ALTER TABLE zldw.sys_desensitization SET TIFLASH REPLICA 1;
ALTER TABLE qijiang_gongwei.JG_DIABETES SET TIFLASH REPLICA 1;
ALTER TABLE qijiang_gongwei.JKDA_PERSONINFO SET TIFLASH REPLICA 1;

This is the execution plan using TiFlash:

This is the query execution time using TiFlash, 37 seconds, which is 17 seconds more than without TiFlash:

| username: ddhe9527 | Original post link

It doesn’t necessarily mean that using TiFlash will be faster than TiKV; it just gives the CBO optimizer one more option. Also, I didn’t see any MPP operators in your execution plan.

| username: caiyfc | Original post link

It might be due to inaccurate statistics causing the optimizer to make incorrect choices, resulting in some operators not being pushed down, which slows things down. I suggest you analyze the relevant tables and try again.

| username: ShawnYan | Original post link

Additionally, which version of TiFlash are you using? Is there only one node?

| username: rw12306 | Original post link

I used the tiup command to scale out the 3 nodes directly, so they should be consistent with the database version.

| username: rw12306 | Original post link

I have tried the “analyze” command.

| username: rw12306 | Original post link

Aren’t all these operators able to use TiFlash?

| username: 数据小黑 | Original post link

The relationship between a 1.5 million row table and whether it uses an index.

| username: ddhe9527 | Original post link

From the execution plan, it shows a mix of TiKV and TiFlash usage without using MPP computation, as there are no ExchangeSender and ExchangeReceiver operators. Since TiFlash doesn’t have indexes, mixing them means a full column scan.

| username: caiyfc | Original post link

Why does the execution plan still show that your statistics are outdated? :rofl:

I didn’t see actrows, so I can’t determine whether these tables will affect the optimizer’s choice.

| username: rw12306 | Original post link

How do you create an index on TiFlash?

| username: rw12306 | Original post link

| username: caiyfc | Original post link

I am talking about ANALYZE TABLE table_name. It recollects the table’s statistics.

| username: rw12306 | Original post link

analyze TABLE qijiang_gongwei.JG_DIABETES;

analyze TABLE qijiang_gongwei.JKDA_PERSONINFO;

It worked, but the query speed is still the same slow.

| username: ddhe9527 | Original post link

TiFlash does not support indexes.

| username: rw12306 | Original post link

Not supporting indexes should not be faster than TiKV.

| username: rw12306 | Original post link

So what are its advantages?
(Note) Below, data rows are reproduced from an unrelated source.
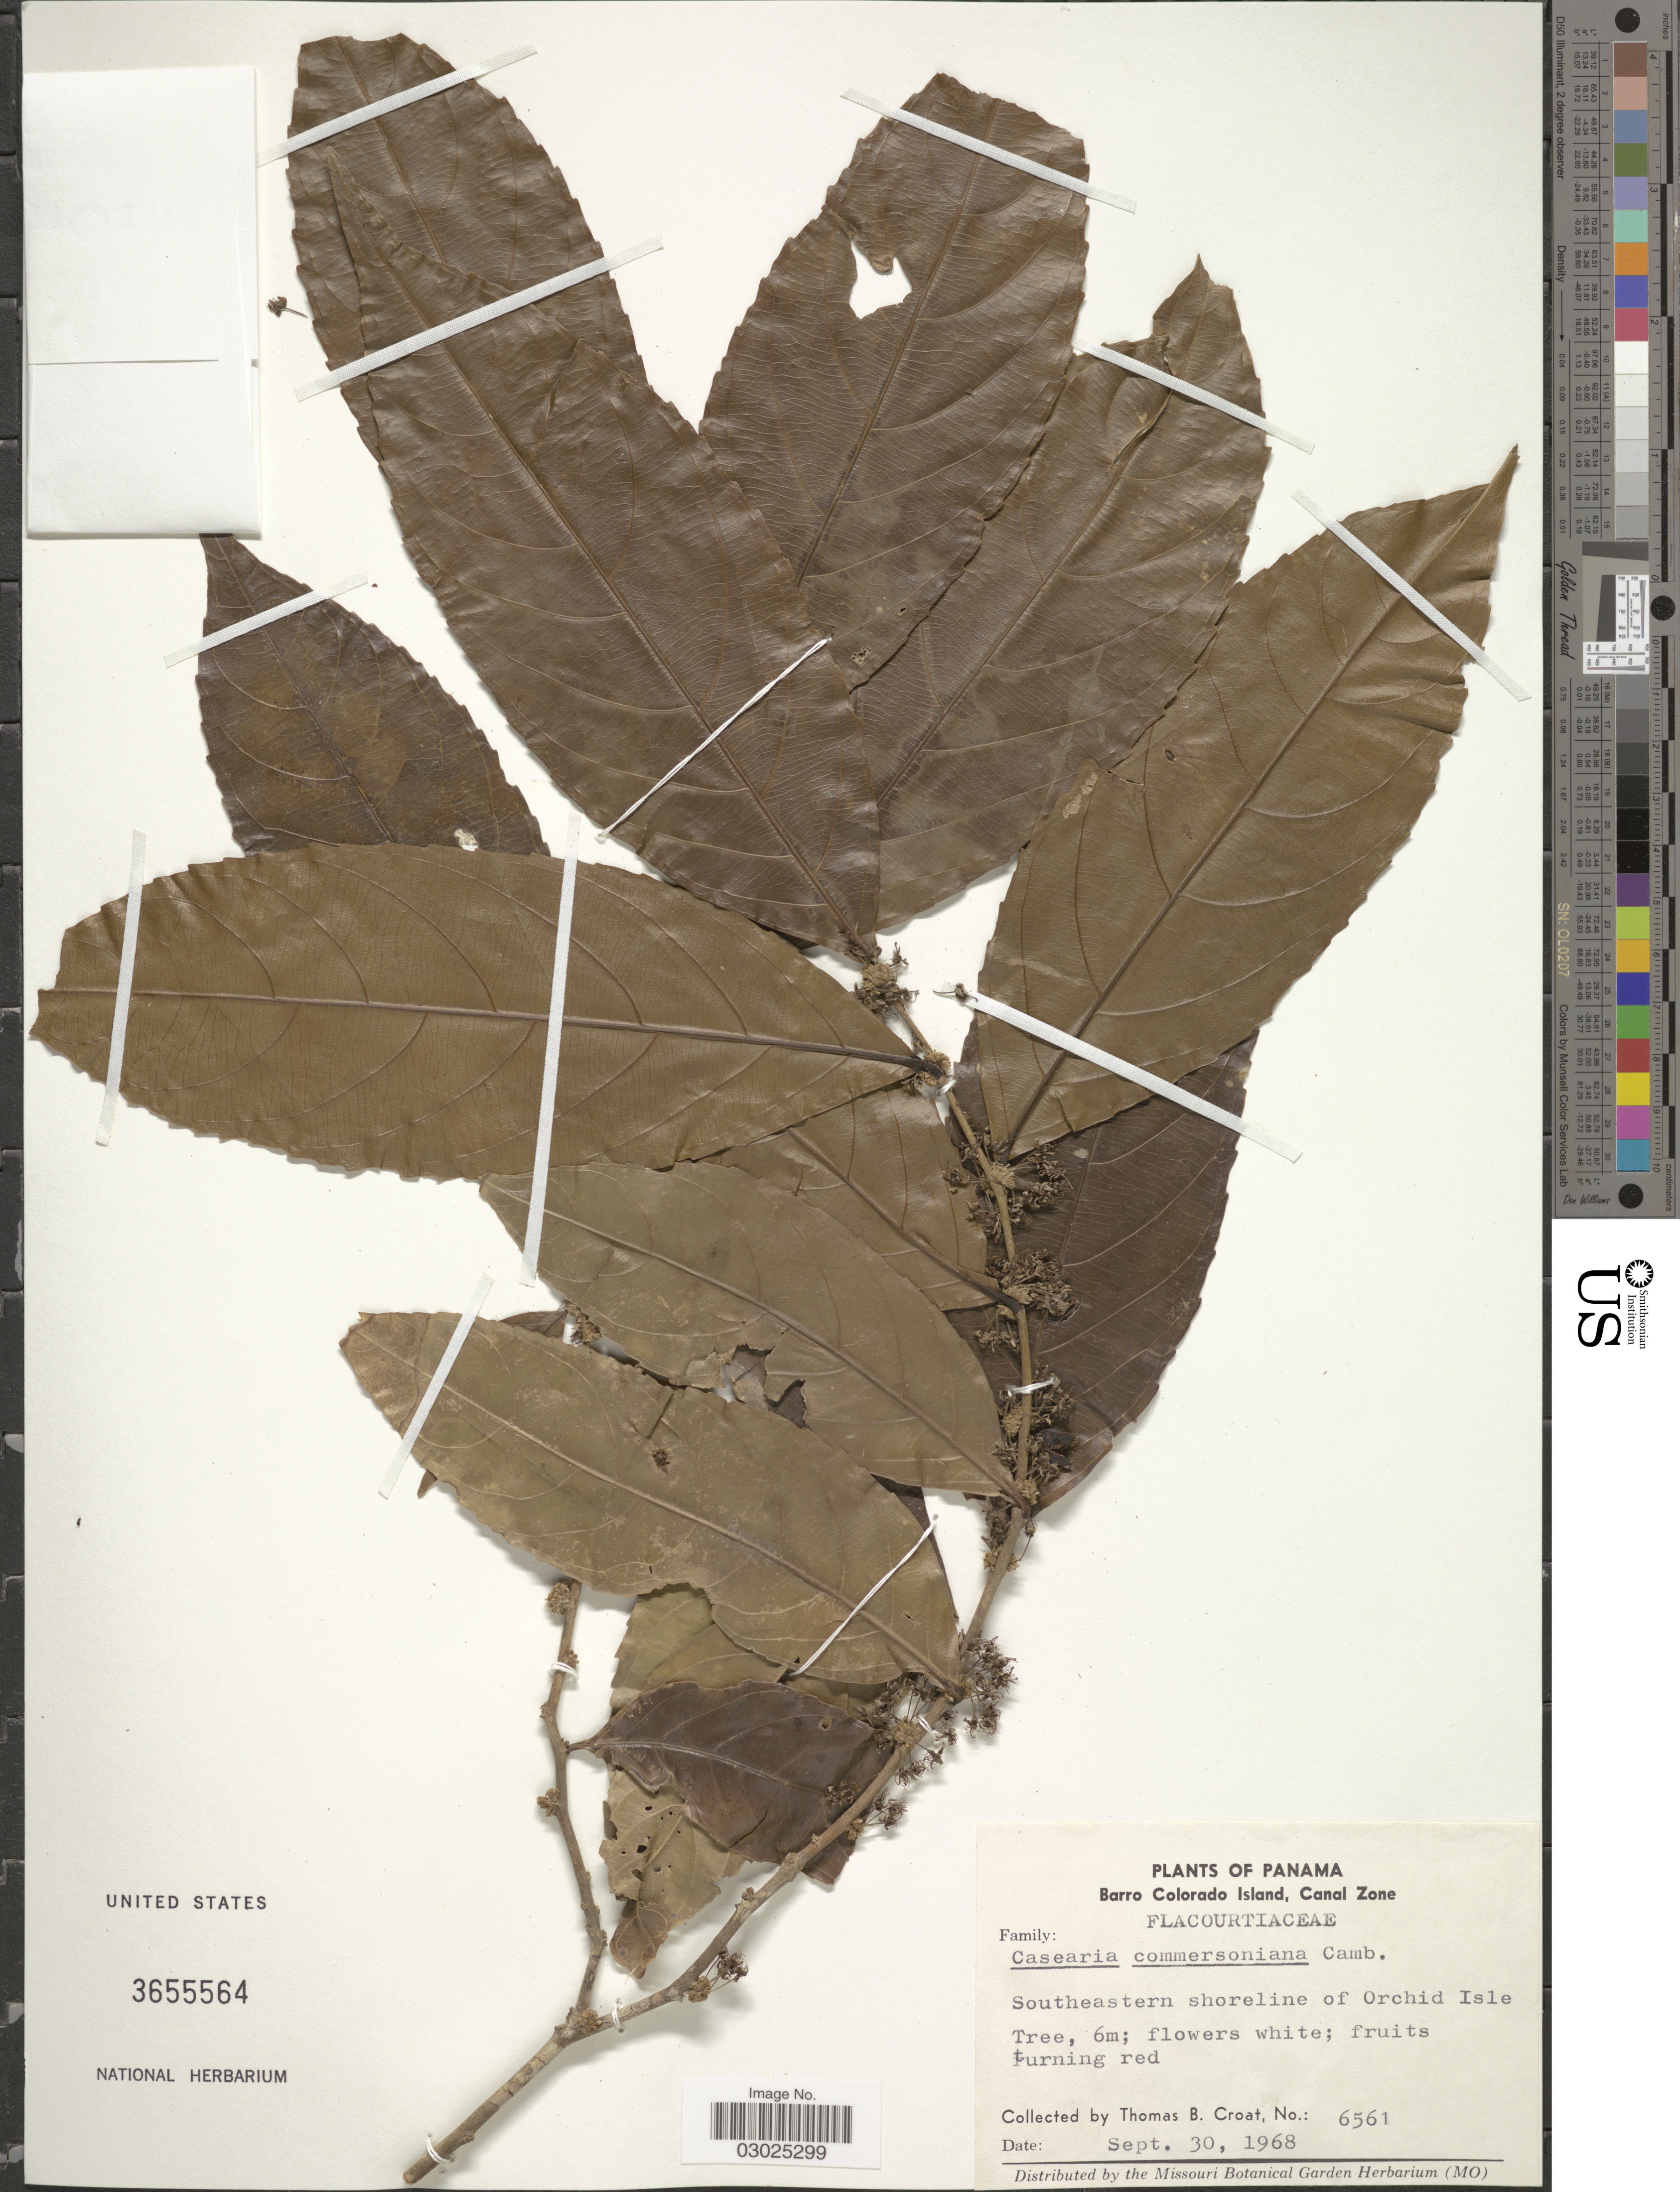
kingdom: Plantae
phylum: Tracheophyta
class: Magnoliopsida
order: Malpighiales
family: Salicaceae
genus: Piparea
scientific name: Piparea dentata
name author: Aubl.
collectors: T. B. Croat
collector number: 6561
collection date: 1968-09-30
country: Panama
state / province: Panamá Oeste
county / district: Canal Zone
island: Orchid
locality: Barro Colorado Island, Canal Zone. Southeastern shoreline of Orchid Isle.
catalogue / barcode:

When the data volume is large, you still need indexes, right?

| username: ddhe9527 | Original post link

The advantage is supporting MPP computation or wide table scenarios. For example, if your table has 200 columns and you only need to aggregate a few specific columns, the advantage of column storage becomes apparent.

| username: caiyfc | Original post link

Please share the column on the right side of the execution plan that includes the time.

| username: ShawnYan | Original post link

If you have 3 nodes, try changing the replica count to 2 first.